Dans les jours qui ont suivi la découverte de Kamloops, la question dominante dans les médias n'était pas de savoir si le gouvernement fédéral canadien avait fait preuve de négligence en identifiant les tombes non marquées des pensionnats, mais si le pape allait présenter des excuses. Après plusieurs jours de pressions intenses - y compris de la part des plus hautes instances du gouvernement fédéral - le pape François a fait une longue déclaration lors de l'Angélus du dimanche, mais pas d'excuses officielles :

"C'est avec tristesse que je suis les nouvelles en provenance du Canada concernant la découverte choquante des restes de deux cent quinze enfants, élèves du pensionnat indien de Kamloops dans la province de la Colombie-Britannique.

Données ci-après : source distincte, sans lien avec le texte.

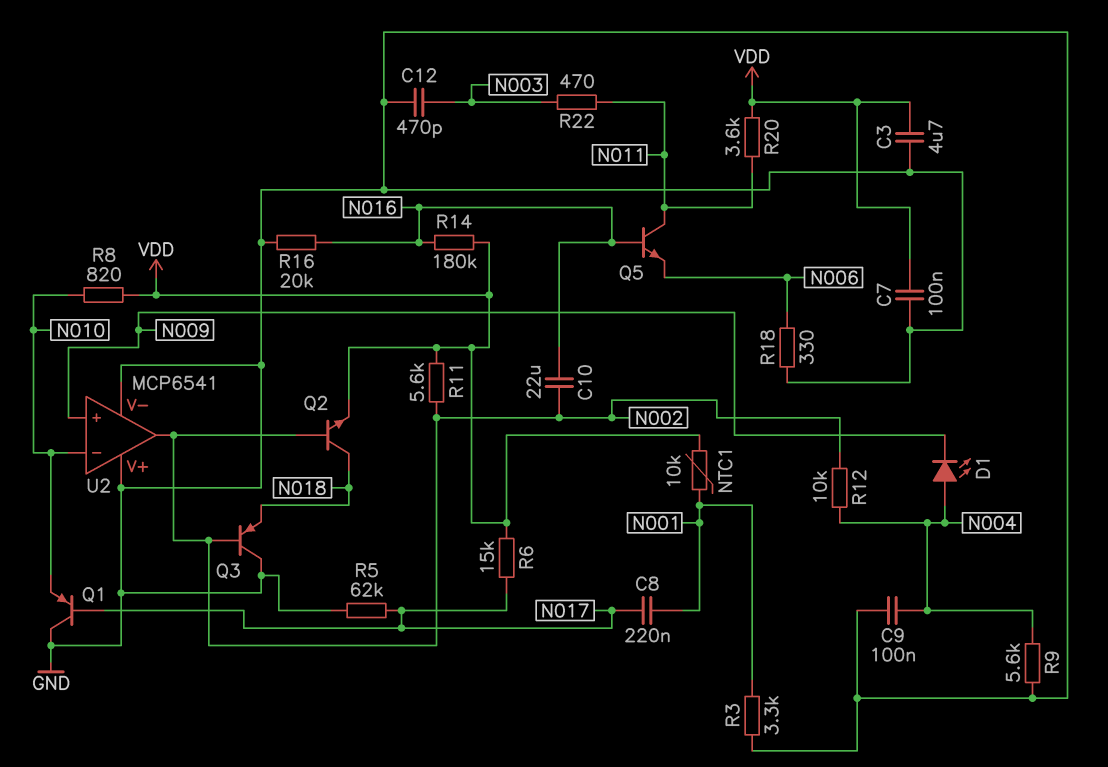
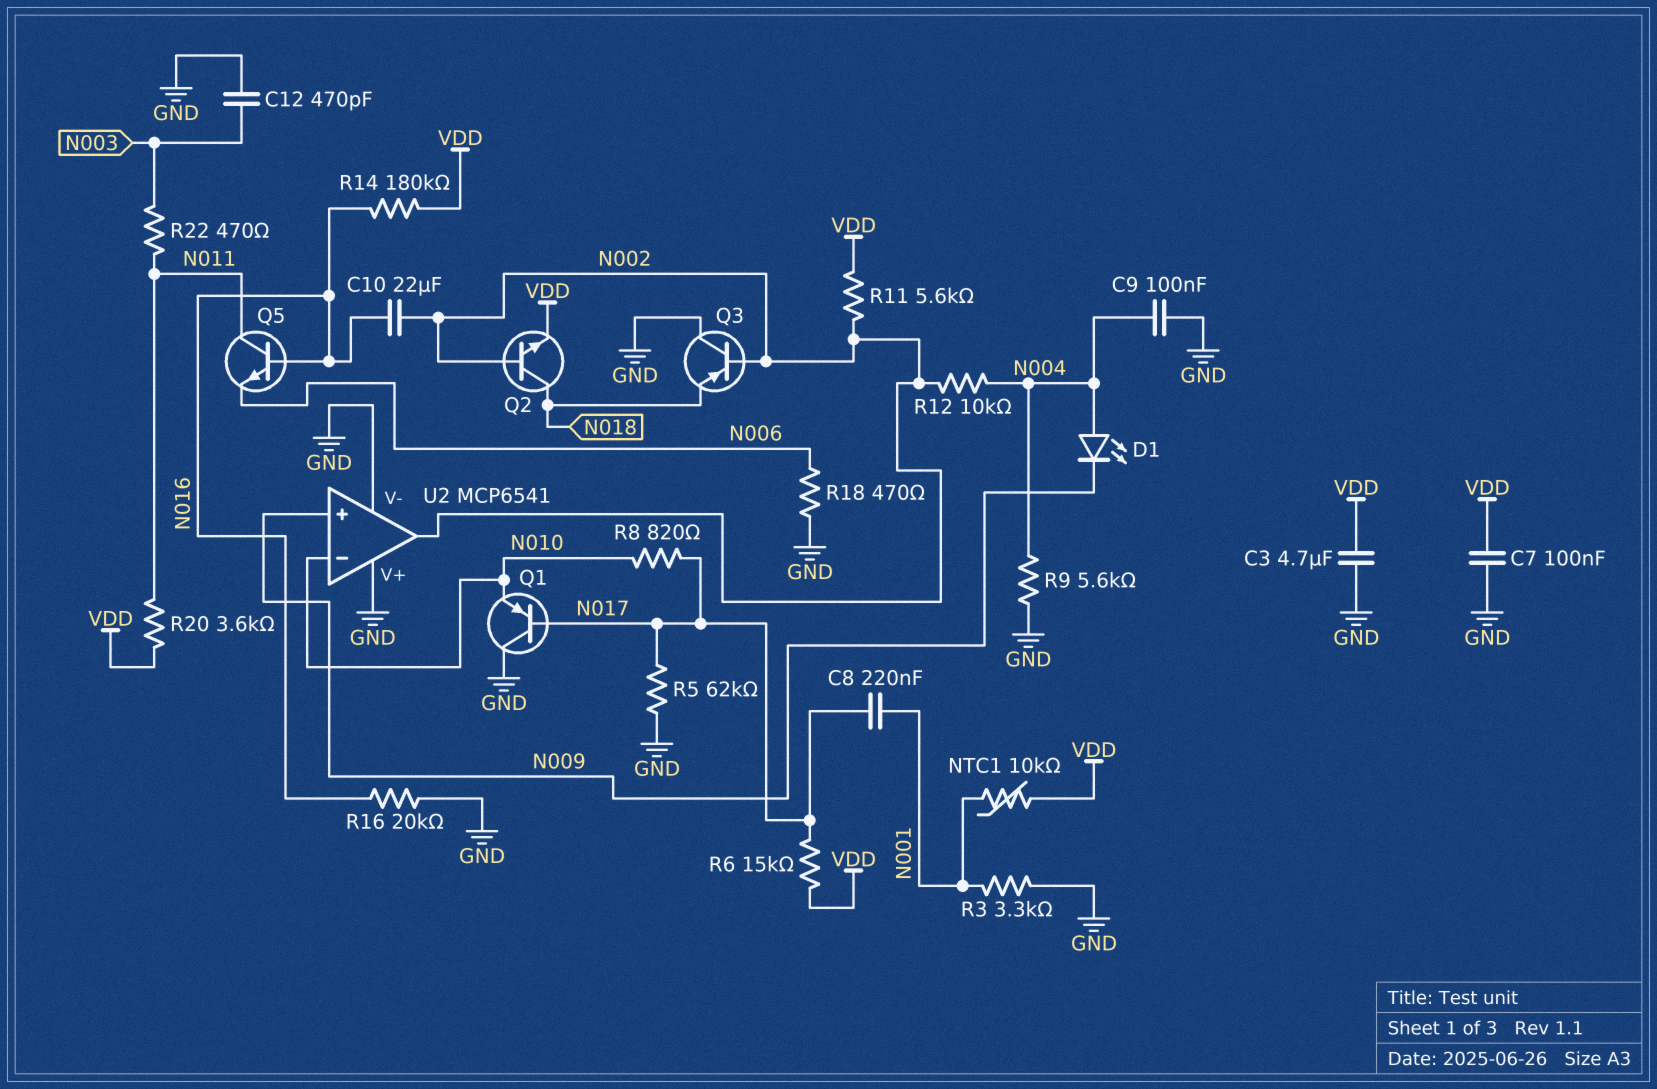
R8: 820 (N010, VDD) -> 820 (N010, N017)
R18: 330 (GND, N006) -> 470 (GND, N006)

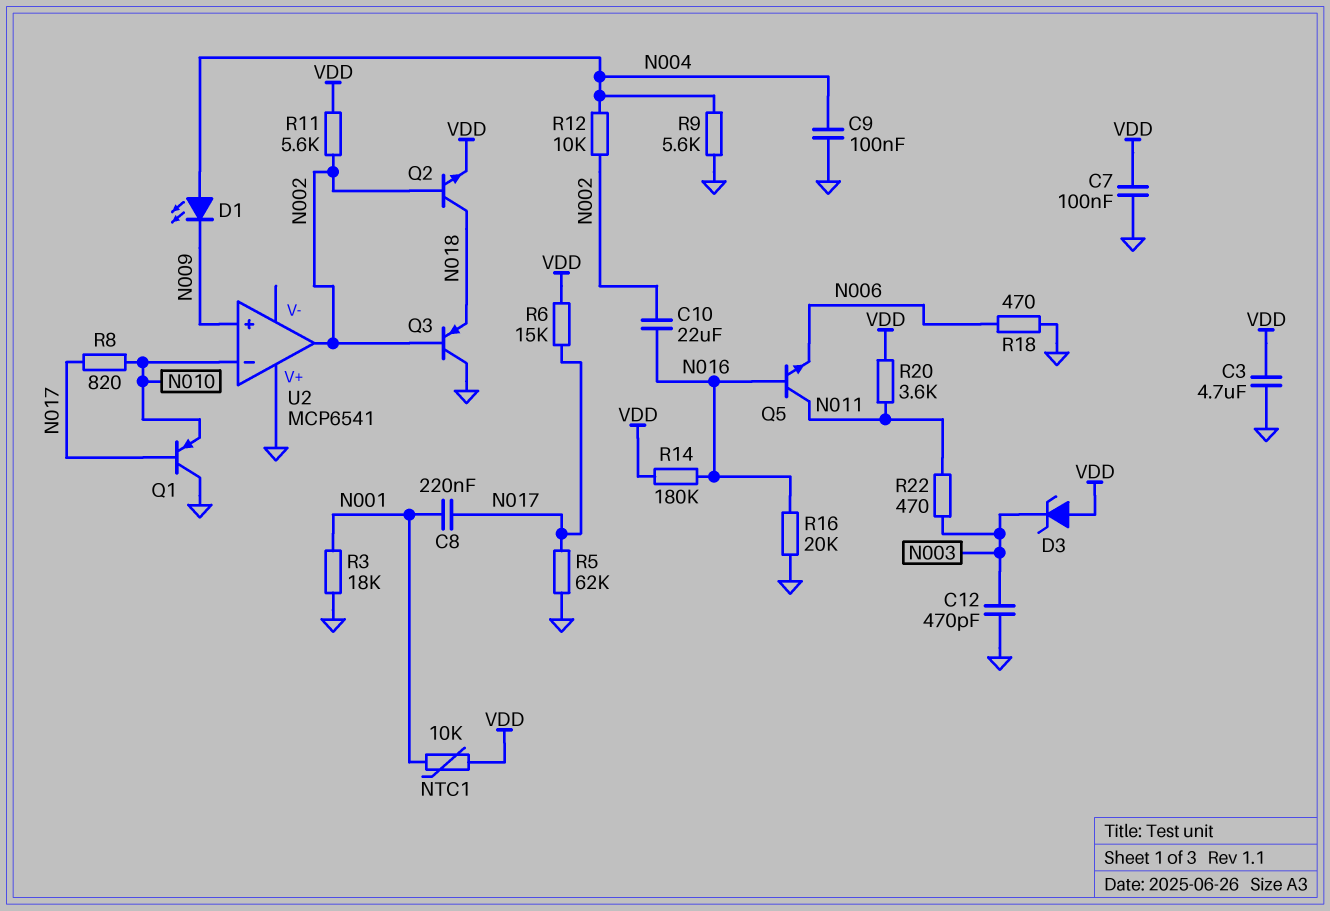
D3: none -> zener (A VDD, K N003)
R3: 3.3k (GND, N001) -> 18k (GND, N001)
U2 pin V-: GND -> none

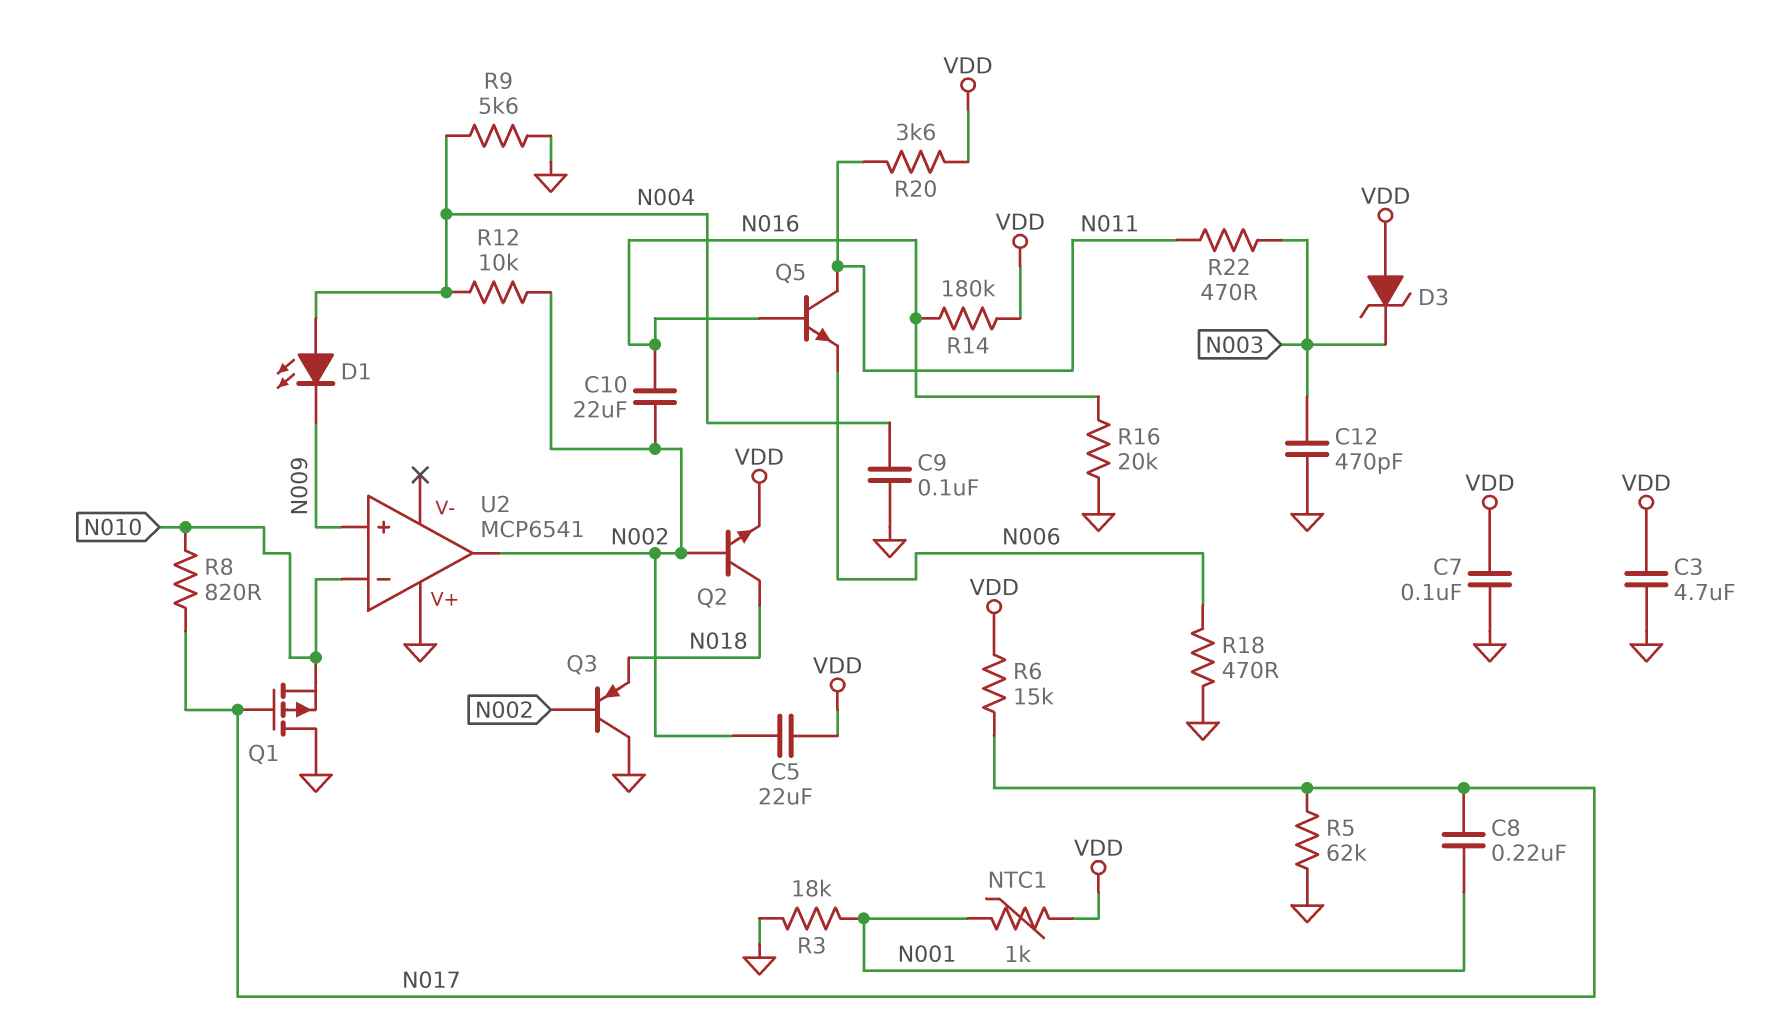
C5: none -> 22uF (N002, VDD)
NTC1: 10k (N001, VDD) -> 1k (N001, VDD)
Q1: PNP (B N017, C GND, E N010) -> PMOS (G N017, D GND, S N010)
R11: 5.6k (N002, VDD) -> none

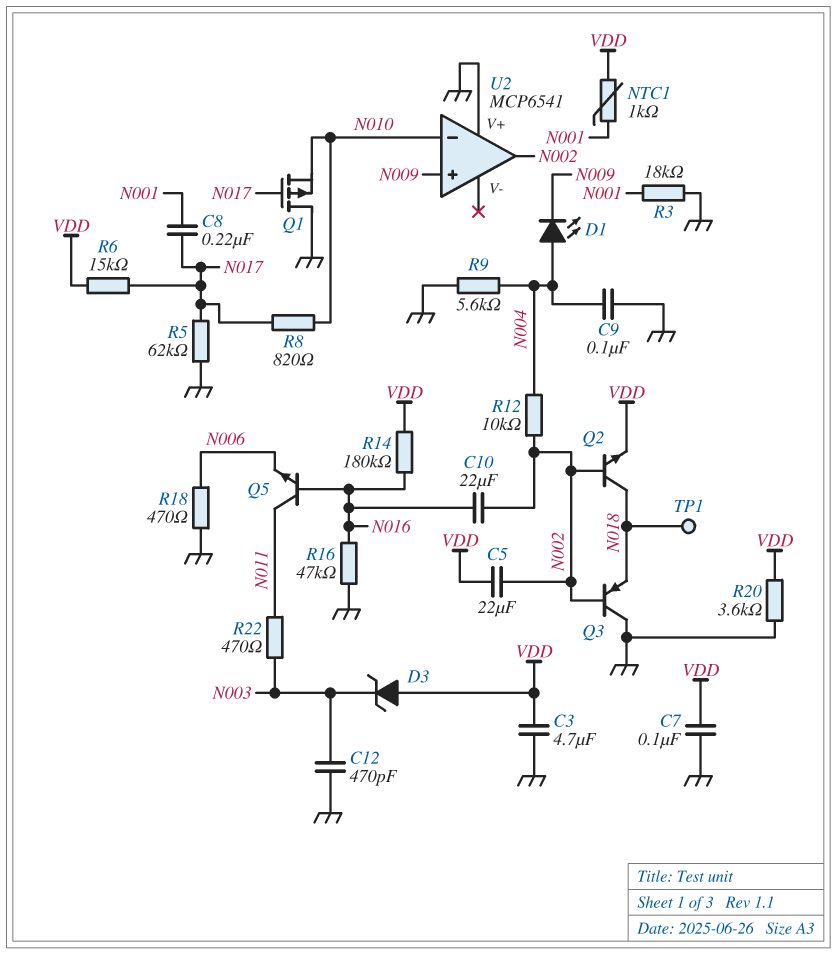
R16: 20k (GND, N016) -> 47k (GND, N016)
R20: 3.6k (N011, VDD) -> 3.6k (GND, VDD)
TP1: none -> test point (N018)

Je me joins aux évêques canadiens et à toute l'Église catholique au Canada pour exprimer ma proximité avec le peuple canadien, qui a été traumatisé par cette nouvelle choquante. Cette triste découverte ne fait que renforcer la conscience de la douleur et des souffrances du passé. Puissent les autorités politiques et religieuses du Canada continuer à travailler ensemble avec détermination pour faire la lumière sur ce triste événement et s'engager humblement sur un chemin de guérison et de réconciliation. Ces temps difficiles sont un appel fort pour tous à se détourner du modèle colonial et aussi des colonisations idéologiques du présent, et à marcher côte à côte dans le dialogue, le respect mutuel et la reconnaissance des droits et des valeurs culturelles de toutes les filles et de tous les fils du Canada."

La question d'une nouvelle présentation d'excuses papales en sol canadien a été soulevée pour la première fois en 2015, puis est revenue sur le devant de la scène en 2018 et 2021. Elle sera probablement soulevée à l'avenir, car indépendamment de sa contribution à la réconciliation autochtone, elle constitue une distraction commode pour un gouvernement fédéral qui est loin d'avoir tenu ses promesses à l'égard des Canadiens autochtones.

Pour les catholiques cependant, toute la question de l'alliance historique de l'évangélisation et du pouvoir de l'État reste d'actualité, que ce soit à Kamloops avec les tombes d'enfants, en Californie concernant St Junipero Serra, ou à Columbus Circle à Manhattan.